Naomi Kashiwagi is an award-winning artist based in Manchester and has shown work across the UK and internationally. Kashiwagi produces works on paper, installations, performances and sound works that draw upon her cultural heritage, an intrinsic fusion of two cultures, English and Japanese. Drawing is central to Kashiwagi’s practice and she makes drawings using a range of media including diamonds, typewriters, gramophones and pianos, as well as graphite and pen. Kashiwagi won both Arts Council North West prize, art08 Individual Artist Award and Best of Manchester Award (Art) in 2008. In 2013 she was shortlisted for the Women in the Arts Award; part of Manchester’s International Women’s Day Celebrations and was shortlisted for the Nationwide Mercury Prize Art competition in 2005.
As an artist, STEM concepts weave their way through my practice, whether it’s coaxing inherent electronic sounding drum ‘n’ bass beats, ambient techno loops or wobbulating whirs from playing re-appropriated 80 year old shellac records on a mechanical wind-up gramophone or using diamond and graphite to create Carbon Paper drawings. I have also composed a synthesised music and text score for typewriters, ||: Repetition :||, Fugue No.1 in QWERTY for 8 Typewriters that has been interpreted and performed by pianists and percussionists in an art gallery and made alternative record styluses from museum conservation materials (including using algae to make algaerhythms) for site specific performances.
When I was invited to present at Ada Lovelace Day- Live! at the Royal Institution, I thought it would be an exciting and inquisitive opportunity to research into, produce and perform something new that’s site specific, draws upon the work of Ada Lovelace and illuminates the relationship between STEM subjects and the arts for the event. For Ada Lovelace Day- Live! my presentation will aim to illuminate how I have curiously made these connections and I will present Gramophonica (Lovelace Remix)- Live!

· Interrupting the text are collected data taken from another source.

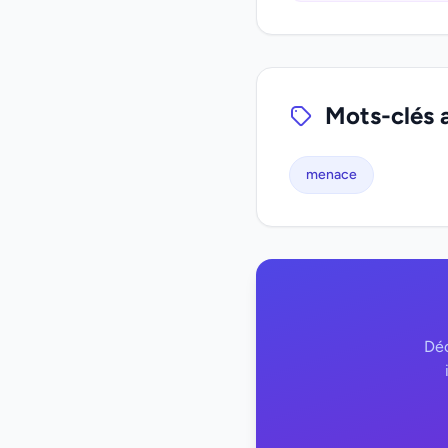
Mots-clés 
menace
Déc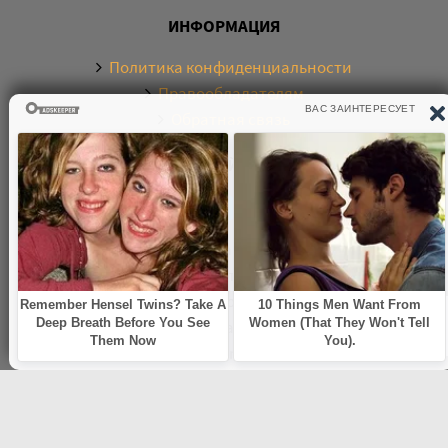
ИНФОРМАЦИЯ
Политика конфиденциальности
Правообладателям
Обратная связь
О САЙТЕ
Электронная библиотека аудиокниг. Более 20000
аудиокниг в хорошем качестве. Слушайте аудиокниги
бесплатно онлайн и без регистрации. По любым
вопросам обращайтесь на почту:
knigamp3online.info@gmail.com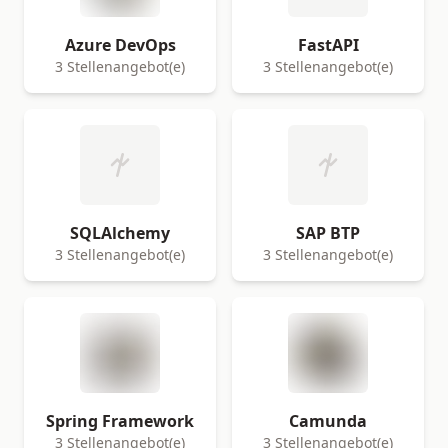
Azure DevOps
FastAPI
3 Stellenangebot(e)
3 Stellenangebot(e)
SQLAlchemy
SAP BTP
3 Stellenangebot(e)
3 Stellenangebot(e)
Spring Framework
Camunda
3 Stellenangebot(e)
3 Stellenangebot(e)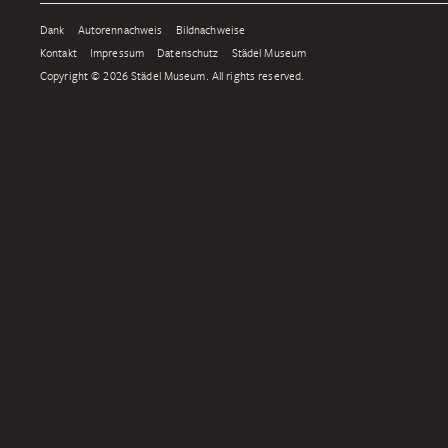
Dank
Autorennachweis
Bildnachweise
Kontakt
Impressum
Datenschutz
Städel Museum
Copyright © 2026 Städel Museum. All rights reserved.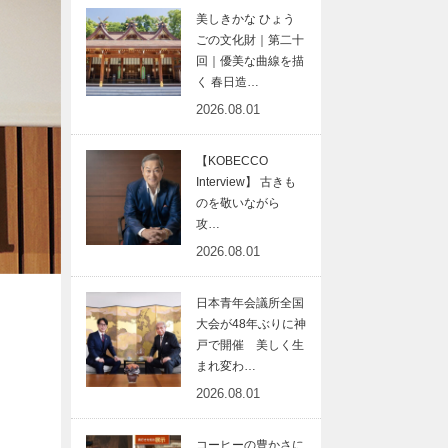
美しきかな ひょう
ごの文化財｜第二十
回｜優美な曲線を描
く 春日造…
2026.08.01
【KOBECCO
Interview】 古きも
のを敬いながら
攻…
2026.08.01
日本青年会議所全国
大会が48年ぶりに神
戸で開催 美しく生
まれ変わ…
2026.08.01
コーヒーの豊かさに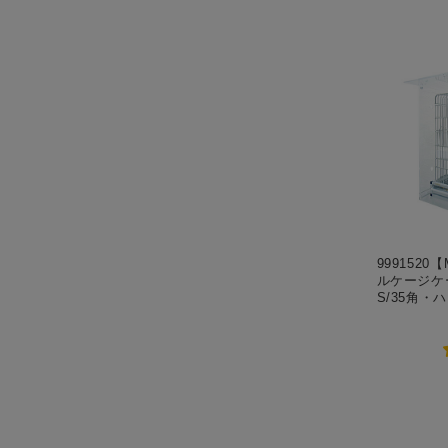
9991520【
ルケージケ
S/35角・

Over the past five years my Gramophonica performances have developed through playful and conceptual experimentation, collaborations and commissions. Gramophonica involves live gramophone glitching by playing 78rpm records that have been re-appropriated with electrical tape on a wind-up gramophone. The tape adds an additional tactile layer that in turn creates unexpected percussive discordances, harmonies and manually maintained locked grooves when played, as the steel needle staggers or glides across the discreetly undulating strips of electrical tape. Gramophonica shows the potential to transform sounds from a specific era to sounds that sound post contemporaneous, like Detroit house music or ambient techno.
Other methods I have used to re-appropriate records include painting records gold, to be played and viewed by candlelight and making multiple record styluses from folded plastic acetate cylinders. I have collaborated with a Warehouse Project DJ and a Super Furry Animal and have been commissioned to produce new sound works for Soundworks (ICA,) Pankhurst in the Park, (highlighting the connection between Emmeline Pankhurst, leader of the British suffragette movement and Alexandra Park, Manchester) and Delia Derbyshire Day 2013 (celebrating the life and work of electronic music pioneer, Delia Derbyshire)
Come to Ada Lovelace Day- Live! to hear Gramophonica (Lovelace Remix)- Live! and tune into the sounds that conservation and archival materials from the Royal Institution can emit when cranked up on a gramophone and how I have been influenced by this poetic quote:
The Analytical Engine weaves algebraic patterns just as the Jacquard loom weaves flowers and leaves.